▶ [Work request] Below are some entries. Output each one exactly as it appears.

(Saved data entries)
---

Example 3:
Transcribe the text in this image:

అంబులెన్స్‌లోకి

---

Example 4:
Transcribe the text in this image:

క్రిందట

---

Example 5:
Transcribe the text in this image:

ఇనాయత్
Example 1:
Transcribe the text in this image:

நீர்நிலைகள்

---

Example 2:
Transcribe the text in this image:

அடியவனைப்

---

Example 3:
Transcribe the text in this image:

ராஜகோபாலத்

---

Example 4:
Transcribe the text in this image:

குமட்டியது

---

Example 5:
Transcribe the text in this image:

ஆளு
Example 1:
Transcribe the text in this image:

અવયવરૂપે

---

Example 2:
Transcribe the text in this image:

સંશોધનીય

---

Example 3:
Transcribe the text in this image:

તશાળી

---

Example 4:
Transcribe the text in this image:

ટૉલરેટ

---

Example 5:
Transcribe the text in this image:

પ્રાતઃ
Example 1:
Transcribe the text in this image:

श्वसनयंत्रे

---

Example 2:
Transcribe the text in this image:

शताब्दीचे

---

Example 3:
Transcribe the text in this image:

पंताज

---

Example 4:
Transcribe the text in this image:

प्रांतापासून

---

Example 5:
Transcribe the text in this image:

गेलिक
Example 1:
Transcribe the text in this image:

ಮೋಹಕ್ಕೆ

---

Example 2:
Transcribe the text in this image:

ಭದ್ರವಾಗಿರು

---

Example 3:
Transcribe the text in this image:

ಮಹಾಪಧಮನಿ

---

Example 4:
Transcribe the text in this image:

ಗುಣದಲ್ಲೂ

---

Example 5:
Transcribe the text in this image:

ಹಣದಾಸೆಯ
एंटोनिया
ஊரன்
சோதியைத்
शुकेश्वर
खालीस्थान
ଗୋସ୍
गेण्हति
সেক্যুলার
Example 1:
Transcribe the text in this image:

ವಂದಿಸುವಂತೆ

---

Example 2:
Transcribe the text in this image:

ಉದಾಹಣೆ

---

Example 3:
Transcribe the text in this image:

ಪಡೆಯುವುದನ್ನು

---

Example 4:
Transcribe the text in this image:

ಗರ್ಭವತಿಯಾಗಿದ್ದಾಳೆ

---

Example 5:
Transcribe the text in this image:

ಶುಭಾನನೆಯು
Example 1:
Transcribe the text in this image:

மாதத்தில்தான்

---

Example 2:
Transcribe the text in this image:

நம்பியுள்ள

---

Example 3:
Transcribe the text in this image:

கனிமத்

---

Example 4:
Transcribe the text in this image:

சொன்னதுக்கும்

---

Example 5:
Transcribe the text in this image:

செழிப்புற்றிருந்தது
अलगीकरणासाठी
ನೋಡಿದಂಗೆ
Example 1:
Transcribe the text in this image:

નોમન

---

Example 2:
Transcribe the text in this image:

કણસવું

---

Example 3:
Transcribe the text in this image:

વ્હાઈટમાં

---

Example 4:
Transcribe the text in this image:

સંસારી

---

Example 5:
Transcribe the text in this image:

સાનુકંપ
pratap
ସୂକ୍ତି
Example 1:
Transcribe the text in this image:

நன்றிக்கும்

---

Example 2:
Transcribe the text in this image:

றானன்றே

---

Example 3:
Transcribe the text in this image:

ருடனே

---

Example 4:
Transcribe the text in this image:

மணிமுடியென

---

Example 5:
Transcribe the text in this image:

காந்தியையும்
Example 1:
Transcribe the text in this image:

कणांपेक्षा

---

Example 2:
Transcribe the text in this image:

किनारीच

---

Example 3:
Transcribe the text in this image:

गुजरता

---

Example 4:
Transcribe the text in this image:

▶ [Response area]
---

Example 3:
Transcribe the text in this image:

అంబులెన్స్‌లోకి

---

Example 4:
Transcribe the text in this image:

క్రిందట

---

Example 5:
Transcribe the text in this image:

ఇనాయత్
Example 1:
Transcribe the text in this image:

நீர்நிலைகள்

---

Example 2:
Transcribe the text in this image:

அடியவனைப்

---

Example 3:
Transcribe the text in this image:

ராஜகோபாலத்

---

Example 4:
Transcribe the text in this image:

குமட்டியது

---

Example 5:
Transcribe the text in this image:

ஆளு
Example 1:
Transcribe the text in this image:

અવયવરૂપે

---

Example 2:
Transcribe the text in this image:

સંશોધનીય

---

Example 3:
Transcribe the text in this image:

તશાળી

---

Example 4:
Transcribe the text in this image:

ટૉલરેટ

---

Example 5:
Transcribe the text in this image:

પ્રાતઃ
Example 1:
Transcribe the text in this image:

श्वसनयंत्रे

---

Example 2:
Transcribe the text in this image:

शताब्दीचे

---

Example 3:
Transcribe the text in this image:

पंताज

---

Example 4:
Transcribe the text in this image:

प्रांतापासून

---

Example 5:
Transcribe the text in this image:

गेलिक
Example 1:
Transcribe the text in this image:

ಮೋಹಕ್ಕೆ

---

Example 2:
Transcribe the text in this image:

ಭದ್ರವಾಗಿರು

---

Example 3:
Transcribe the text in this image:

ಮಹಾಪಧಮನಿ

---

Example 4:
Transcribe the text in this image:

ಗುಣದಲ್ಲೂ

---

Example 5:
Transcribe the text in this image:

ಹಣದಾಸೆಯ
एंटोनिया
ஊரன்
சோதியைத்
शुकेश्वर
खालीस्थान
ଗୋସ୍
गेण्हति
সেক্যুলার
Example 1:
Transcribe the text in this image:

ವಂದಿಸುವಂತೆ

---

Example 2:
Transcribe the text in this image:

ಉದಾಹಣೆ

---

Example 3:
Transcribe the text in this image:

ಪಡೆಯುವುದನ್ನು

---

Example 4:
Transcribe the text in this image:

ಗರ್ಭವತಿಯಾಗಿದ್ದಾಳೆ

---

Example 5:
Transcribe the text in this image:

ಶುಭಾನನೆಯು
Example 1:
Transcribe the text in this image:

மாதத்தில்தான்

---

Example 2:
Transcribe the text in this image:

நம்பியுள்ள

---

Example 3:
Transcribe the text in this image:

கனிமத்

---

Example 4:
Transcribe the text in this image:

சொன்னதுக்கும்

---

Example 5:
Transcribe the text in this image:

செழிப்புற்றிருந்தது
अलगीकरणासाठी
ನೋಡಿದಂಗೆ
Example 1:
Transcribe the text in this image:

નોમન

---

Example 2:
Transcribe the text in this image:

કણસવું

---

Example 3:
Transcribe the text in this image:

વ્હાઈટમાં

---

Example 4:
Transcribe the text in this image:

સંસારી

---

Example 5:
Transcribe the text in this image:

સાનુકંપ
pratap
ସୂକ୍ତି
Example 1:
Transcribe the text in this image:

நன்றிக்கும்

---

Example 2:
Transcribe the text in this image:

றானன்றே

---

Example 3:
Transcribe the text in this image:

ருடனே

---

Example 4:
Transcribe the text in this image:

மணிமுடியென

---

Example 5:
Transcribe the text in this image:

காந்தியையும்
Example 1:
Transcribe the text in this image:

कणांपेक्षा

---

Example 2:
Transcribe the text in this image:

किनारीच

---

Example 3:
Transcribe the text in this image:

गुजरता

---

Example 4:
Transcribe the text in this image:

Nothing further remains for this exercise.